LLM-Guided Synthetic Augmentation (LGSA) for Mitigating Bias in AI Systems

Bias in AI systems, especially those relying on natural language data, raises ethical and practical concerns. Underrepresentation of certain groups often leads to uneven performance across demographics. Traditional fairness methods, such as pre-processing, in-processing, and post-processing, depend on protected-attribute labels, involve accuracy-fairness trade-offs, and may not generalize across datasets. To address these challenges, we propose LLM-Guided Synthetic Augmentation (LGSA), which uses large language models to generate counterfactual examples for underrepresented groups while preserving label integrity. We evaluated LGSA on a controlled dataset of short English sentences with gendered pronouns, professions, and binary classification labels. Structured prompts were used to produce gender-swapped paraphrases, followed by quality control including semantic similarity checks, attribute verification, toxicity screening, and human spot checks. The augmented dataset expanded training coverage and was used to train a classifier under consistent conditions. Results show that LGSA reduces performance disparities without compromising accuracy. The baseline model achieved 96.7 percent accuracy with a 7.2 percent gender bias gap. Simple swap augmentation reduced the gap to 0.7 percent but lowered accuracy to 95.6 percent. LGSA achieved 99.1 percent accuracy with a 1.9 percent bias gap, improving performance on female-labeled examples. These findings demonstrate that LGSA is an effective strategy for bias mitigation, enhancing subgroup balance while maintaining high task accuracy and label fidelity.

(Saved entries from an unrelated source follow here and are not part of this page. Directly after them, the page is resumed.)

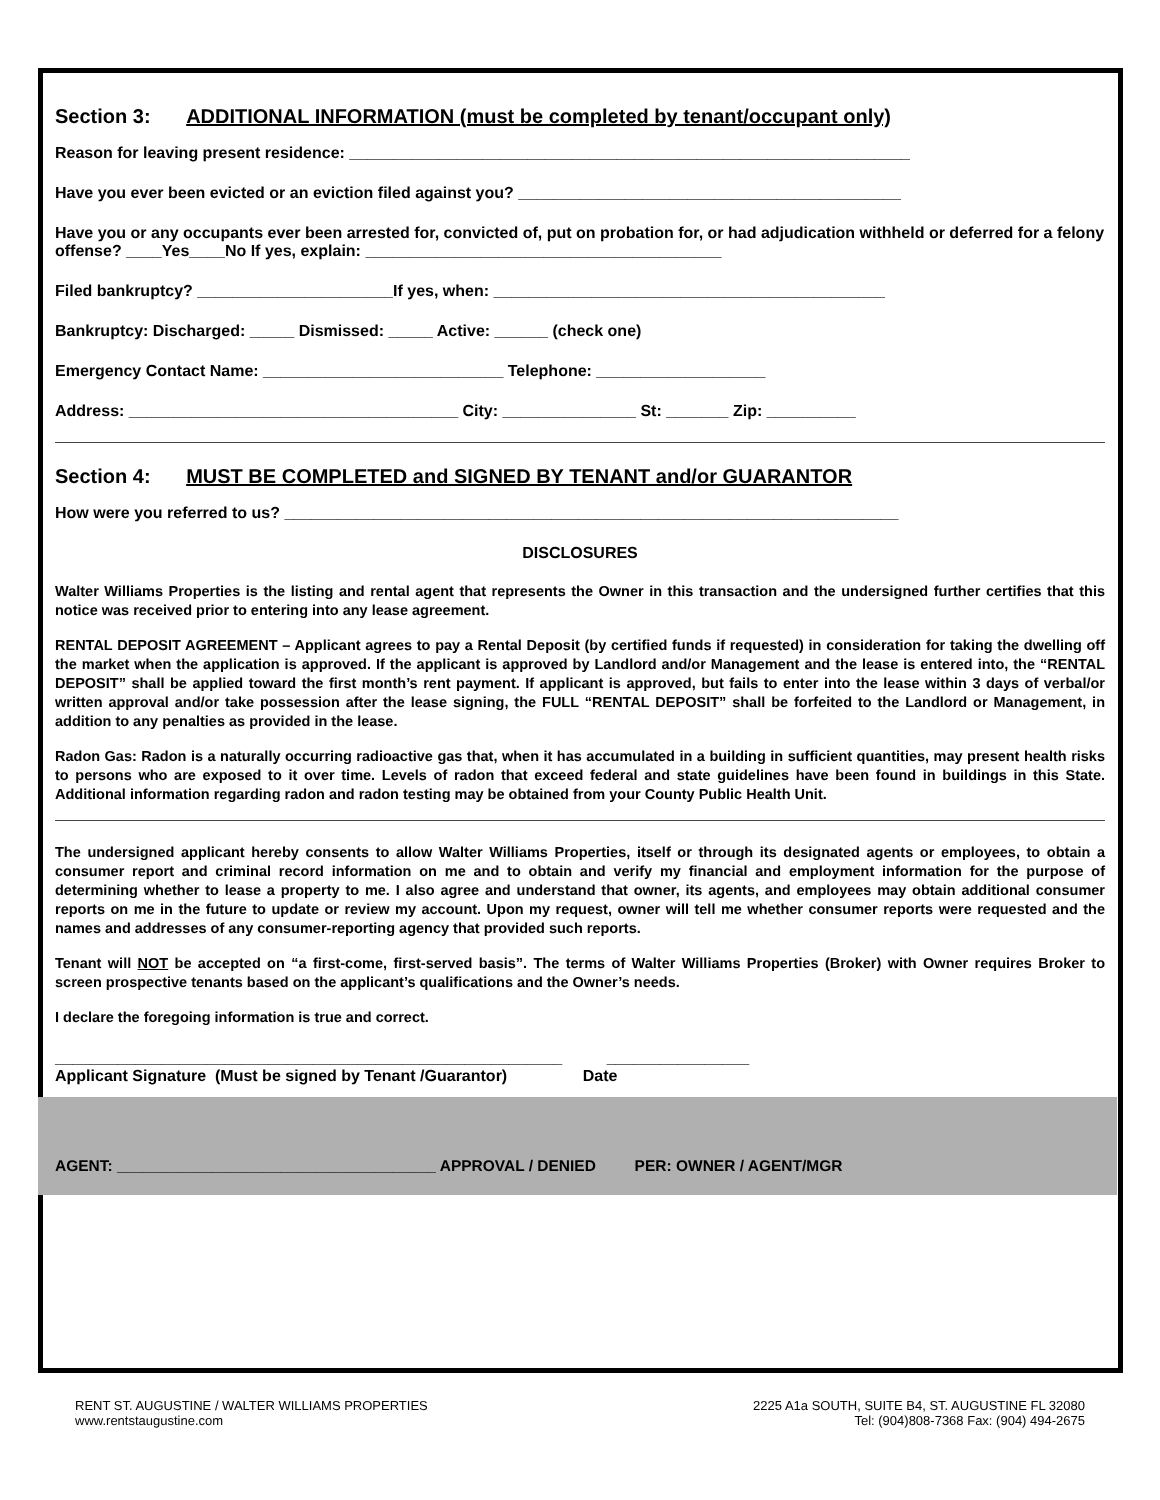Section 3: ADDITIONAL INFORMATION (must be completed by tenant/occupant only)
Reason for leaving present residence: _______________________________________________________________
Have you ever been evicted or an eviction filed against you? ___________________________________________
Have you or any occupants ever been arrested for, convicted of, put on probation for, or had adjudication withheld or deferred for a felony offense? ____Yes____No If yes, explain: ________________________________________
Filed bankruptcy? ______________________If yes, when: ____________________________________________
Bankruptcy: Discharged: _____ Dismissed: _____ Active: ______ (check one)
Emergency Contact Name: ___________________________ Telephone: ___________________
Address: _____________________________________ City: _______________ St: _______ Zip: __________
Section 4: MUST BE COMPLETED and SIGNED BY TENANT and/or GUARANTOR
How were you referred to us? _____________________________________________________________________
DISCLOSURES
Walter Williams Properties is the listing and rental agent that represents the Owner in this transaction and the undersigned further certifies that this notice was received prior to entering into any lease agreement.
RENTAL DEPOSIT AGREEMENT – Applicant agrees to pay a Rental Deposit (by certified funds if requested) in consideration for taking the dwelling off the market when the application is approved. If the applicant is approved by Landlord and/or Management and the lease is entered into, the “RENTAL DEPOSIT” shall be applied toward the first month’s rent payment. If applicant is approved, but fails to enter into the lease within 3 days of verbal/or written approval and/or take possession after the lease signing, the FULL “RENTAL DEPOSIT” shall be forfeited to the Landlord or Management, in addition to any penalties as provided in the lease.
Radon Gas: Radon is a naturally occurring radioactive gas that, when it has accumulated in a building in sufficient quantities, may present health risks to persons who are exposed to it over time. Levels of radon that exceed federal and state guidelines have been found in buildings in this State. Additional information regarding radon and radon testing may be obtained from your County Public Health Unit.
The undersigned applicant hereby consents to allow Walter Williams Properties, itself or through its designated agents or employees, to obtain a consumer report and criminal record information on me and to obtain and verify my financial and employment information for the purpose of determining whether to lease a property to me. I also agree and understand that owner, its agents, and employees may obtain additional consumer reports on me in the future to update or review my account. Upon my request, owner will tell me whether consumer reports were requested and the names and addresses of any consumer-reporting agency that provided such reports.
Tenant will NOT be accepted on “a first-come, first-served basis”. The terms of Walter Williams Properties (Broker) with Owner requires Broker to screen prospective tenants based on the applicant’s qualifications and the Owner’s needs.
I declare the foregoing information is true and correct.
_________________________________________________________ ________________ Applicant Signature (Must be signed by Tenant /Guarantor) Date
AGENT: _____________________________________ APPROVAL / DENIED PER: OWNER / AGENT/MGR
RENT ST. AUGUSTINE / WALTER WILLIAMS PROPERTIES
www.rentstaugustine.com
2225 A1a SOUTH, SUITE B4, ST. AUGUSTINE FL 32080
Tel: (904)808-7368 Fax: (904) 494-2675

翻译：人工智能系统中的偏见，特别是依赖自然语言数据的系统，引发了伦理和实践层面的担忧。某些群体的代表性不足往往导致模型在不同人口统计学群体上的性能表现不均。传统的公平性方法，如预处理、处理中和后处理，依赖于受保护属性的标签，涉及准确性与公平性的权衡，且可能无法跨数据集泛化。为应对这些挑战，我们提出了LLM引导的合成数据增强（LGSA），该方法利用大语言模型为代表性不足的群体生成反事实示例，同时保持标签的完整性。我们在一个包含性别化代词、职业和二元分类标签的英文短句受控数据集上评估了LGSA。通过结构化提示生成性别互换的释义，随后进行质量控制，包括语义相似性检查、属性验证、毒性筛查和人工抽查。增强后的数据集扩展了训练覆盖范围，并用于在一致条件下训练分类器。结果表明，LGSA在不牺牲准确性的前提下减少了性能差异。基线模型实现了96.7%的准确率，但存在7.2%的性别偏见差距。简单的互换增强将差距缩小至0.7%，但准确率降至95.6%。LGSA实现了99.1%的准确率和1.9%的偏见差距，并提升了在女性标签示例上的性能。这些发现表明，LGSA是一种有效的偏见缓解策略，能在保持高任务准确性和标签保真度的同时，增强子群体的平衡性。